(Beginning of Excerpted passage)

# I need lots of stem plants



## MatPat (Mar 22, 2004)

Well, I have seriously neglected the 75g in my basement for the past 2+ months. I have tons of algae in this tank now including BBA on the substrate, Hair Algae on the plants, diatoms covering plants and algae  but suprisingly no BBA. I am ready to rip everything out and start over but in order to do that I am in need of some stem plants.

Any stem plants (with the exception of Anachris) will do just fine. Water Sprite, any Hygro species, Bacopa, I don't care, I just need to get the tank running properly again since this was supposed to be my growout tank and a source of funds for SWOAPE. 

If anyone attending the GCAS Spring Auction can bring me plants, it would be appreciated. I will gladly pay for the plants


----------



## JRJ (Feb 9, 2005)

I can bring you some Limnophila aromatica, grown from the stock you gave me. Also some Ludwigia repens x. "Arcuata, if you like.

-Russ


----------



## MatPat (Mar 22, 2004)

Sure Russ, whatever you can spare! Just let me kow what I owe you


----------



## MatPat (Mar 22, 2004)

I wanted to thank Russ (JRJ) for the beautiful L. aromatica and Ludwigia species he gave me at the auction! In another day I will be planting them in their hopefully algae free new home.

I'm still looking for a couple of cuttings of some plants I was giving out a few months back. Hopefully someone still has them available.

Here are the specific plants I am looking for:

L. aromatica "Corkscrew" or Green Twisted Leaf"


Hemigraphis traian



Polygonum sp. 'Sao Paolo' (left) and/or Polygonum sp. "Kawagoeanum" (right)


Rotala sp. 'Vietnam'


Pogostemon stellatus


P. stellatus 'Broadleaf' - no pic for this one but I do have one stem with some algae on it.

These are a few of the plants I have either lost or nearly lost to algae. I can probably salvage my R. sp. 'Vietnam' P. stellatus 'Broadleaf' and L. aromatica "Green Twisted Leaf" but would prefer to get a few trimmings if anone has them. I will be more than happy to pay for the plants


----------



## JRJ (Feb 9, 2005)

Matt,

I can give you a couple of stems of Hemigraphis traian.

-Russ


----------



## MatPat (Mar 22, 2004)

JRJ said:


> Matt,
> 
> I can give you a couple of stems of Hemigraphis traian.
> 
> -Russ


Sweet! Thanks again Russ. I owe you one now


----------

(End of Excerpted passage)
(Beginning of Listed records)

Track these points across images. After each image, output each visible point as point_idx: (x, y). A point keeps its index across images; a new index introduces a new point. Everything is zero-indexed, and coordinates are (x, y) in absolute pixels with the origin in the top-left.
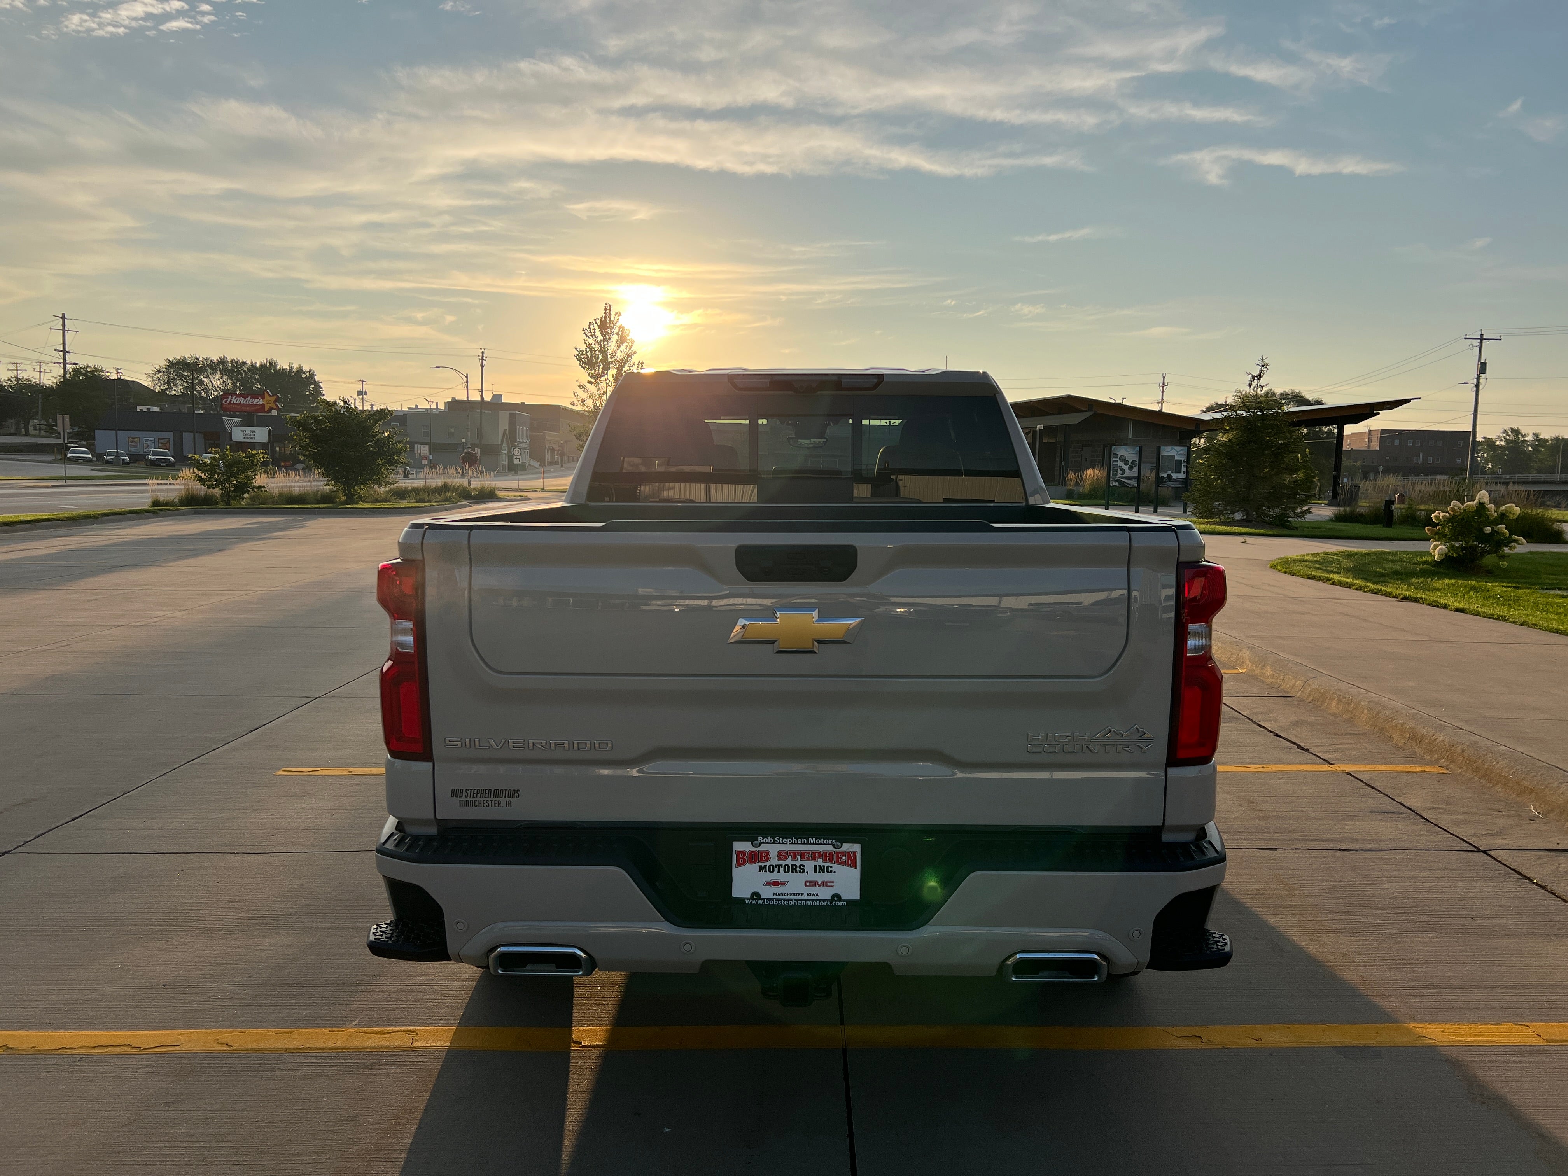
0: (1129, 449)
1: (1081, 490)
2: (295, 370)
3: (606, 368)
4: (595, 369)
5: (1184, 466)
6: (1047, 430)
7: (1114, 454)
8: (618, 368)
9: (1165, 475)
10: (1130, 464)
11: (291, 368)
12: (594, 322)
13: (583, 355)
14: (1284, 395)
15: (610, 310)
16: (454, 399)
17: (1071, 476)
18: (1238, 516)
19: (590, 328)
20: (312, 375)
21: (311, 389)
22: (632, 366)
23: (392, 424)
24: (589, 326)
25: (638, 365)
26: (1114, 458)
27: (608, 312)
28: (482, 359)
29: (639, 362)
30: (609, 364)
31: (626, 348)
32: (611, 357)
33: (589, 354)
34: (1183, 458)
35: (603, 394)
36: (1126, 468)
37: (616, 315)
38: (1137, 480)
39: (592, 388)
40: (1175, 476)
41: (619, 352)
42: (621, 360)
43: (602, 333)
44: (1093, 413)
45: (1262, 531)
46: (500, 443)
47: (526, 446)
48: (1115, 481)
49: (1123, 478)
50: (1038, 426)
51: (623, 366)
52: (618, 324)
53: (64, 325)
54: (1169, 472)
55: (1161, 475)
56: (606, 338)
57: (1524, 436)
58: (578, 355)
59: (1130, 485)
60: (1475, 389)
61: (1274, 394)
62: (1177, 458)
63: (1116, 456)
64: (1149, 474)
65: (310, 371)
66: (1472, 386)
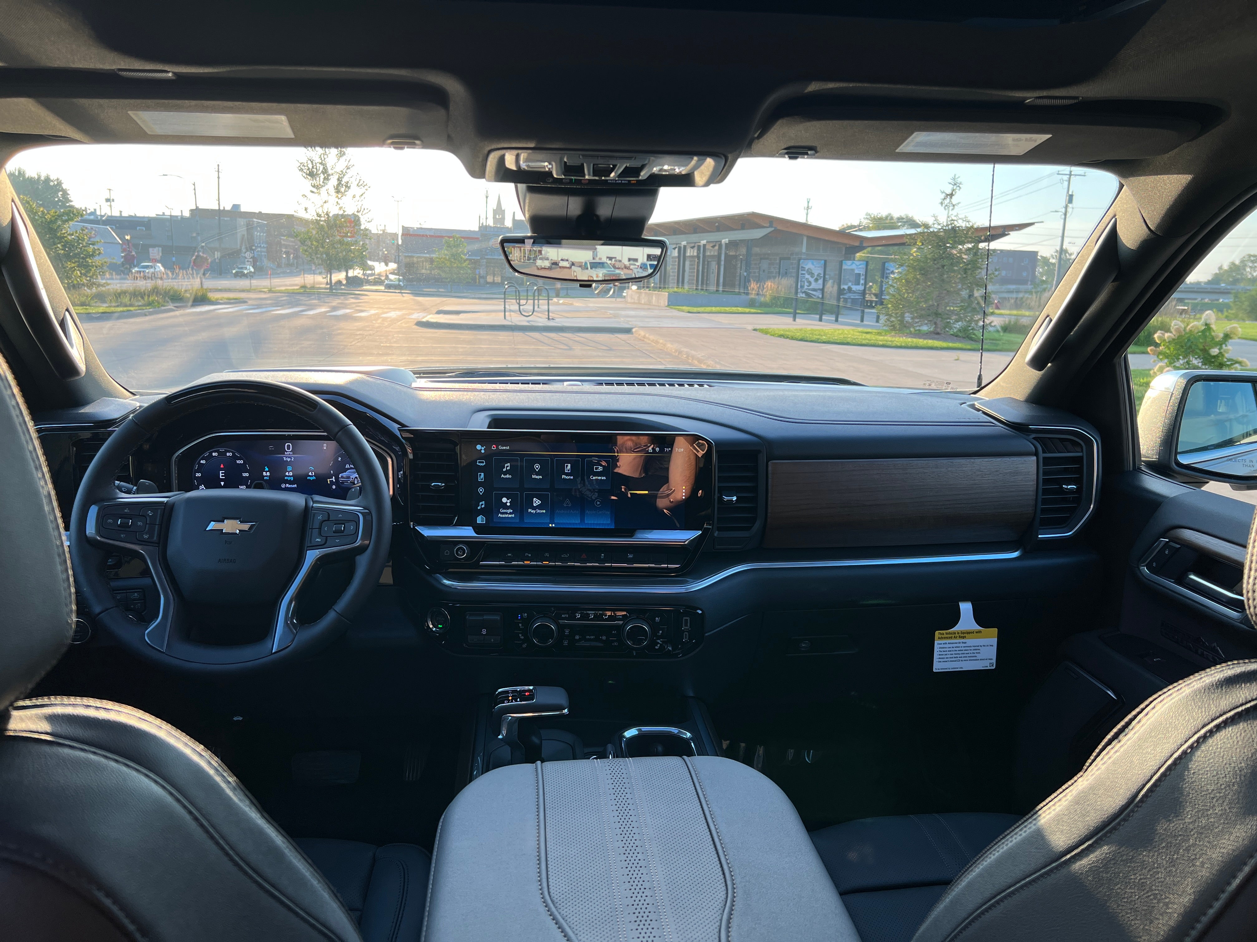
0: (815, 262)
1: (762, 299)
2: (43, 178)
3: (327, 179)
4: (316, 180)
5: (863, 279)
6: (733, 244)
7: (802, 267)
8: (337, 180)
9: (846, 287)
10: (815, 277)
11: (39, 177)
13: (305, 166)
14: (900, 219)
16: (196, 207)
17: (753, 285)
18: (925, 328)
20: (60, 184)
21: (60, 196)
22: (352, 177)
23: (138, 228)
25: (357, 176)
26: (802, 270)
28: (218, 171)
30: (329, 175)
33: (310, 166)
34: (862, 272)
35: (325, 203)
36: (812, 280)
38: (821, 292)
39: (314, 197)
40: (854, 288)
44: (773, 229)
45: (951, 345)
46: (239, 247)
47: (264, 250)
48: (803, 293)
49: (809, 290)
50: (702, 242)
51: (342, 178)
54: (850, 284)
55: (842, 287)
56: (326, 152)
57: (1070, 255)
58: (300, 167)
59: (815, 296)
60: (1063, 217)
61: (892, 218)
62: (857, 272)
63: (803, 268)
64: (831, 288)
65: (58, 179)
66: (1061, 215)
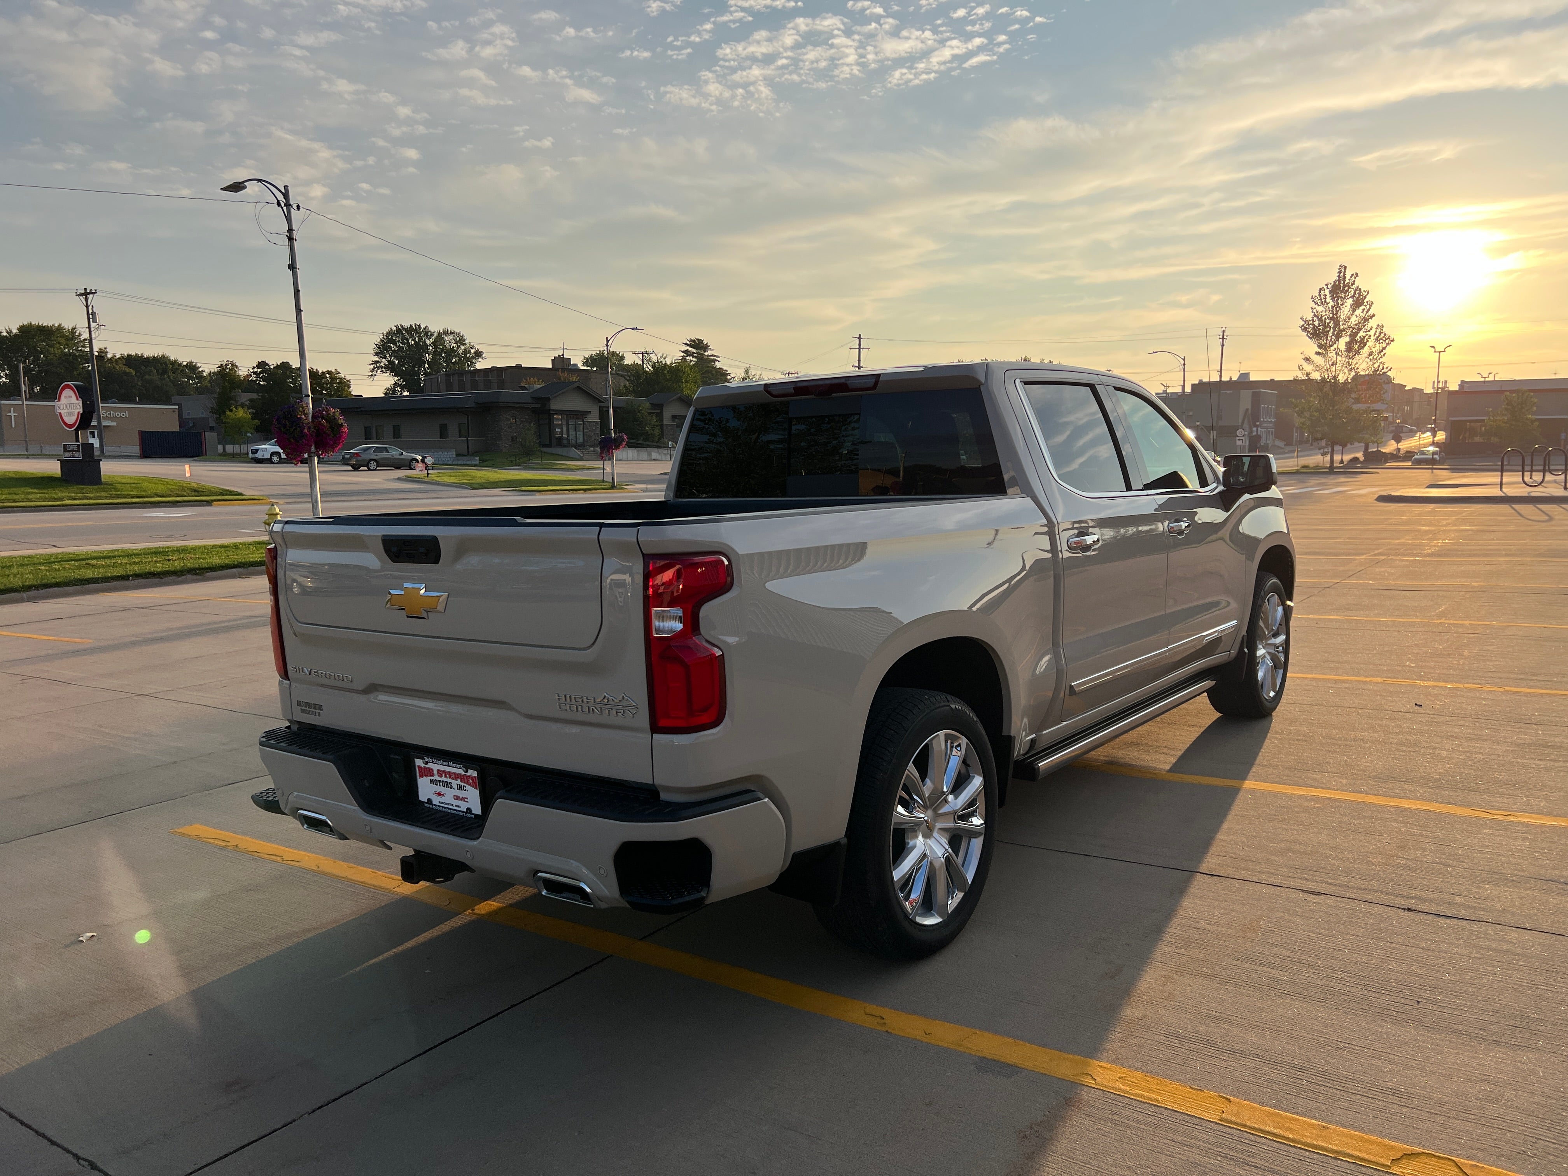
3: (1337, 336)
4: (1323, 339)
8: (1350, 336)
12: (1325, 287)
13: (1310, 324)
15: (1345, 272)
16: (1201, 381)
19: (1320, 295)
22: (1369, 331)
24: (1320, 292)
25: (1377, 328)
27: (1342, 274)
28: (1223, 338)
29: (1378, 325)
30: (1342, 330)
31: (1363, 312)
32: (1344, 324)
33: (1316, 323)
35: (1332, 365)
37: (1351, 277)
39: (1319, 360)
41: (1354, 316)
42: (1355, 325)
43: (1333, 298)
46: (1244, 422)
47: (1271, 425)
51: (1357, 333)
52: (1354, 287)
53: (860, 345)
56: (1338, 304)
58: (1303, 326)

(End of Listed records)

Reproduce the portion of the forum thread about needing stem plants that starts with "If anyone attending" and goes on through "if you like.".

If anyone attending the GCAS Spring Auction can bring me plants, it would be appreciated. I will gladly pay for the plants


----------



## JRJ (Feb 9, 2005)

I can bring you some Limnophila aromatica, grown from the stock you gave me. Also some Ludwigia repens x. "Arcuata, if you like.